- [MATERIAL FOR THIS EXERCISE]
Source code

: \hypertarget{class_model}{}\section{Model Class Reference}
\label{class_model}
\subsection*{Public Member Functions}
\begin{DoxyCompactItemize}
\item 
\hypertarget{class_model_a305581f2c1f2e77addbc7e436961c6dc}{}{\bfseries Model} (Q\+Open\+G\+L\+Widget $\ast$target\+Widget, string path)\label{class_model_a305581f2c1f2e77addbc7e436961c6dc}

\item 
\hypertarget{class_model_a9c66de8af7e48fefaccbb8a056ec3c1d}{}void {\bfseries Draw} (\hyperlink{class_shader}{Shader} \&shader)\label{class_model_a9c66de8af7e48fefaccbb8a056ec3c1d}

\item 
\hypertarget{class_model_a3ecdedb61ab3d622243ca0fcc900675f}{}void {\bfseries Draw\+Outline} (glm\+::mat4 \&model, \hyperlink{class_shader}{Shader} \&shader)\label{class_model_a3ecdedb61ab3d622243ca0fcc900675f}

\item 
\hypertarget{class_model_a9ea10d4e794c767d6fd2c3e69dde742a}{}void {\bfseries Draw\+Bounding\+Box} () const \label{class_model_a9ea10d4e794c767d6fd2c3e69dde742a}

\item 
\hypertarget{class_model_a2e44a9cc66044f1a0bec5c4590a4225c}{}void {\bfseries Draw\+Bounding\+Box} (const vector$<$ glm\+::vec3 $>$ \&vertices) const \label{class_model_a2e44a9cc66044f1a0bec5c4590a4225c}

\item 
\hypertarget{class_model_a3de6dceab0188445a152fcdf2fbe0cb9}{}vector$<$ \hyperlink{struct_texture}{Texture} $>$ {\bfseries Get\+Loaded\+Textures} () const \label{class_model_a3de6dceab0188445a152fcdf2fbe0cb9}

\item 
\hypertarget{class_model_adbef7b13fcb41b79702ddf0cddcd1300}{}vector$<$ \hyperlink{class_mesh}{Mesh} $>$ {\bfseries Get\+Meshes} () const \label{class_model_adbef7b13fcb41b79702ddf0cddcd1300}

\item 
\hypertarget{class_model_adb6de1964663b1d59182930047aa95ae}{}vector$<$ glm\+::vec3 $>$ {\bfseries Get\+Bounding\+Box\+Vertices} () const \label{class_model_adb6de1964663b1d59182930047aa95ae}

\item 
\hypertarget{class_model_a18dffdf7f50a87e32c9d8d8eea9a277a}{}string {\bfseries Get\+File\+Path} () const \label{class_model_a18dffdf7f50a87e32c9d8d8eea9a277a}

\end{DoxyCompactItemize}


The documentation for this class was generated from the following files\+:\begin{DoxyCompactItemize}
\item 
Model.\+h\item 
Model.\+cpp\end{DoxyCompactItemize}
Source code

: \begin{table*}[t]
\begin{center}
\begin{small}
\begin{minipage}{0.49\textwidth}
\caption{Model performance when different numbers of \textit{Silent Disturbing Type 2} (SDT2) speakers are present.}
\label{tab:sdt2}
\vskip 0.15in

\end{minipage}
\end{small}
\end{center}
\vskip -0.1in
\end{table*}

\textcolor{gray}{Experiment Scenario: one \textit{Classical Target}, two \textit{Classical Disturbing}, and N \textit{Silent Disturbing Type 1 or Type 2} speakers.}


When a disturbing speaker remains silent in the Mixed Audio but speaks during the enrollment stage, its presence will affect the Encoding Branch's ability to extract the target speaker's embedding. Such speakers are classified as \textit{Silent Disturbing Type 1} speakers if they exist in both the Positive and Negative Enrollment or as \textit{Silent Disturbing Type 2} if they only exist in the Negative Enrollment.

- [PROBLEM TO SOLVE]
The full set of records above must be reproduced exactly in the reply.

- [EXERCISE RESULT]
Source code

: \hypertarget{class_model}{}\section{Model Class Reference}
\label{class_model}
\subsection*{Public Member Functions}
\begin{DoxyCompactItemize}
\item 
\hypertarget{class_model_a305581f2c1f2e77addbc7e436961c6dc}{}{\bfseries Model} (Q\+Open\+G\+L\+Widget $\ast$target\+Widget, string path)\label{class_model_a305581f2c1f2e77addbc7e436961c6dc}

\item 
\hypertarget{class_model_a9c66de8af7e48fefaccbb8a056ec3c1d}{}void {\bfseries Draw} (\hyperlink{class_shader}{Shader} \&shader)\label{class_model_a9c66de8af7e48fefaccbb8a056ec3c1d}

\item 
\hypertarget{class_model_a3ecdedb61ab3d622243ca0fcc900675f}{}void {\bfseries Draw\+Outline} (glm\+::mat4 \&model, \hyperlink{class_shader}{Shader} \&shader)\label{class_model_a3ecdedb61ab3d622243ca0fcc900675f}

\item 
\hypertarget{class_model_a9ea10d4e794c767d6fd2c3e69dde742a}{}void {\bfseries Draw\+Bounding\+Box} () const \label{class_model_a9ea10d4e794c767d6fd2c3e69dde742a}

\item 
\hypertarget{class_model_a2e44a9cc66044f1a0bec5c4590a4225c}{}void {\bfseries Draw\+Bounding\+Box} (const vector$<$ glm\+::vec3 $>$ \&vertices) const \label{class_model_a2e44a9cc66044f1a0bec5c4590a4225c}

\item 
\hypertarget{class_model_a3de6dceab0188445a152fcdf2fbe0cb9}{}vector$<$ \hyperlink{struct_texture}{Texture} $>$ {\bfseries Get\+Loaded\+Textures} () const \label{class_model_a3de6dceab0188445a152fcdf2fbe0cb9}

\item 
\hypertarget{class_model_adbef7b13fcb41b79702ddf0cddcd1300}{}vector$<$ \hyperlink{class_mesh}{Mesh} $>$ {\bfseries Get\+Meshes} () const \label{class_model_adbef7b13fcb41b79702ddf0cddcd1300}

\item 
\hypertarget{class_model_adb6de1964663b1d59182930047aa95ae}{}vector$<$ glm\+::vec3 $>$ {\bfseries Get\+Bounding\+Box\+Vertices} () const \label{class_model_adb6de1964663b1d59182930047aa95ae}

\item 
\hypertarget{class_model_a18dffdf7f50a87e32c9d8d8eea9a277a}{}string {\bfseries Get\+File\+Path} () const \label{class_model_a18dffdf7f50a87e32c9d8d8eea9a277a}

\end{DoxyCompactItemize}


The documentation for this class was generated from the following files\+:\begin{DoxyCompactItemize}
\item 
Model.\+h\item 
Model.\+cpp\end{DoxyCompactItemize}
Source code

: \begin{table*}[t]
\begin{center}
\begin{small}
\begin{minipage}{0.49\textwidth}
\caption{Model performance when different numbers of \textit{Silent Disturbing Type 2} (SDT2) speakers are present.}
\label{tab:sdt2}
\vskip 0.15in

\end{minipage}
\end{small}
\end{center}
\vskip -0.1in
\end{table*}

\textcolor{gray}{Experiment Scenario: one \textit{Classical Target}, two \textit{Classical Disturbing}, and N \textit{Silent Disturbing Type 1 or Type 2} speakers.}


When a disturbing speaker remains silent in the Mixed Audio but speaks during the enrollment stage, its presence will affect the Encoding Branch's ability to extract the target speaker's embedding. Such speakers are classified as \textit{Silent Disturbing Type 1} speakers if they exist in both the Positive and Negative Enrollment or as \textit{Silent Disturbing Type 2} if they only exist in the Negative Enrollment.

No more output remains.